'If you can get them banking and going to the sides, they’re proper weapons'
Tom Peacock meets England international Jack Richardson and his ex-racehorses
Jack Richardson doesn’t miss once as he switches from dribbling to a backhand chip before launching the ball halfway up the giant field with a satisfying clack.
These are perhaps the skills one might expect from one of England’s top few professional polo players, indeed an England captain, but the perfect position he maintains in the saddle as he makes each high-speed shot is impressive at close quarters.
As Richardson continues with his tricks, the eye is easily drawn to the pony he is riding.
Harmony at first circles in a tight diameter, changing her legs with slick frequency. At an imperceptible nudge from her rider, the neat bay wheels right into top gear and disappears into the distance. On returning, she screeches to an emergency stop from canter in just a few strides, adjusting her weight to stand to attention like a gymnast dismounting from the parallel bars.

********

:: WHAT TO DO ::
- 1) In the polo article, what is the name of the pony Richardson rides while showing his tricks?
- 2) Name every ball skill the polo article says Jack Richardson performs in its opening scene.
- 3) Reproduce the polo article's text from "These are perhaps" up to and including "the parallel bars.".

:: DATASET CONTENT ::
********

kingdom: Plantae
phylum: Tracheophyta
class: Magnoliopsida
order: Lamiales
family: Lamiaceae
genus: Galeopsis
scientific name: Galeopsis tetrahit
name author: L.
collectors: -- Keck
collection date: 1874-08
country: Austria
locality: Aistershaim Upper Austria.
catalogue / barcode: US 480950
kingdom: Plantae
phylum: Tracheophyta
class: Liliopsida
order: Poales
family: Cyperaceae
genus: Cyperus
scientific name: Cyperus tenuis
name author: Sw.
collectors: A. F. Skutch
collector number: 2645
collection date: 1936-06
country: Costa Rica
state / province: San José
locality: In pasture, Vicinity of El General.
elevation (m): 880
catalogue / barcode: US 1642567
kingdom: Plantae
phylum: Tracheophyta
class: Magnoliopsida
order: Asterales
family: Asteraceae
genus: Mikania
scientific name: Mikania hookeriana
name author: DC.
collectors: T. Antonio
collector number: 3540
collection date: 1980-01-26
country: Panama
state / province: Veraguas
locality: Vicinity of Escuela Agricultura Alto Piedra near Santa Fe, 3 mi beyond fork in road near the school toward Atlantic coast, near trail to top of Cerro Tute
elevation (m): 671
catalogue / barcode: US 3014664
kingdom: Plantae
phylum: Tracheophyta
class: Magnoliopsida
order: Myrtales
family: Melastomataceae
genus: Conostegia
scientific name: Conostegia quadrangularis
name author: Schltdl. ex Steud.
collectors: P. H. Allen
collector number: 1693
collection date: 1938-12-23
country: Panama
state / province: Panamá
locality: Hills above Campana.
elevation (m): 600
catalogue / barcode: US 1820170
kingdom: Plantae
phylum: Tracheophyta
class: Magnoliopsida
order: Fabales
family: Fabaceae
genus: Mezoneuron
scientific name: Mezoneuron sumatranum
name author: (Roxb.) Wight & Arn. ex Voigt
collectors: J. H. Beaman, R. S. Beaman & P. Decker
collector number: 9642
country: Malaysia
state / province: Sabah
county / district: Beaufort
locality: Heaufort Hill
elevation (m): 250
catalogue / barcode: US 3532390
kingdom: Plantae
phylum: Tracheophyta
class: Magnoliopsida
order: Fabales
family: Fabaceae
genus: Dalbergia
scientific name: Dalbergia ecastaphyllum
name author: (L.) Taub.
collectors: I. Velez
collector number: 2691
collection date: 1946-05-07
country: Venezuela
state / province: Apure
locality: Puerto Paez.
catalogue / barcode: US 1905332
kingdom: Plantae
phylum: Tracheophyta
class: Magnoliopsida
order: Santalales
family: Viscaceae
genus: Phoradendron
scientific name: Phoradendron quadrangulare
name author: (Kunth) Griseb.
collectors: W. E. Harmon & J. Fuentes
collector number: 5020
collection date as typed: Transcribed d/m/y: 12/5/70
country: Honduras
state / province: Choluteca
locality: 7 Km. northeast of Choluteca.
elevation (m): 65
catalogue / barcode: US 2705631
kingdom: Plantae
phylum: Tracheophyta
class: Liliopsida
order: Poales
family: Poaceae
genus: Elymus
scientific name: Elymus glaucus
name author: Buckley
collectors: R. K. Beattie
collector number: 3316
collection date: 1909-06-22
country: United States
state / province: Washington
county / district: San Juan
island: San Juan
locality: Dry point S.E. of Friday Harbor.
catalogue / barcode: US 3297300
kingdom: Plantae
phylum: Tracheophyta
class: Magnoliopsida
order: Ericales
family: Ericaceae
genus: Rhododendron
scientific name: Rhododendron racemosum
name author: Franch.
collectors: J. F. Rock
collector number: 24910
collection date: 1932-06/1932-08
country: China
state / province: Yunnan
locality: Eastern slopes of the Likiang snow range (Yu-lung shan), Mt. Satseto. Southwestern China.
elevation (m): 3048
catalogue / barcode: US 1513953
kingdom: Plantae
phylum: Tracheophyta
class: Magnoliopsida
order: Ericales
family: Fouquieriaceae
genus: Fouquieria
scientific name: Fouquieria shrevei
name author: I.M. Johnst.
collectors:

********

:: SOLVED PROBLEMS ::
- 1) Harmony

- 2) Dribbling, a backhand chip, and launching the ball halfway up the field.

- 3)
These are perhaps the skills one might expect from one of England’s top few professional polo players, indeed an England captain, but the perfect position he maintains in the saddle as he makes each high-speed shot is impressive at close quarters.
As Richardson continues with his tricks, the eye is easily drawn to the pony he is riding.
Harmony at first circles in a tight diameter, changing her legs with slick frequency. At an imperceptible nudge from her rider, the neat bay wheels right into top gear and disappears into the distance. On returning, she screeches to an emergency stop from canter in just a few strides, adjusting her weight to stand to attention like a gymnast dismounting from the parallel bars.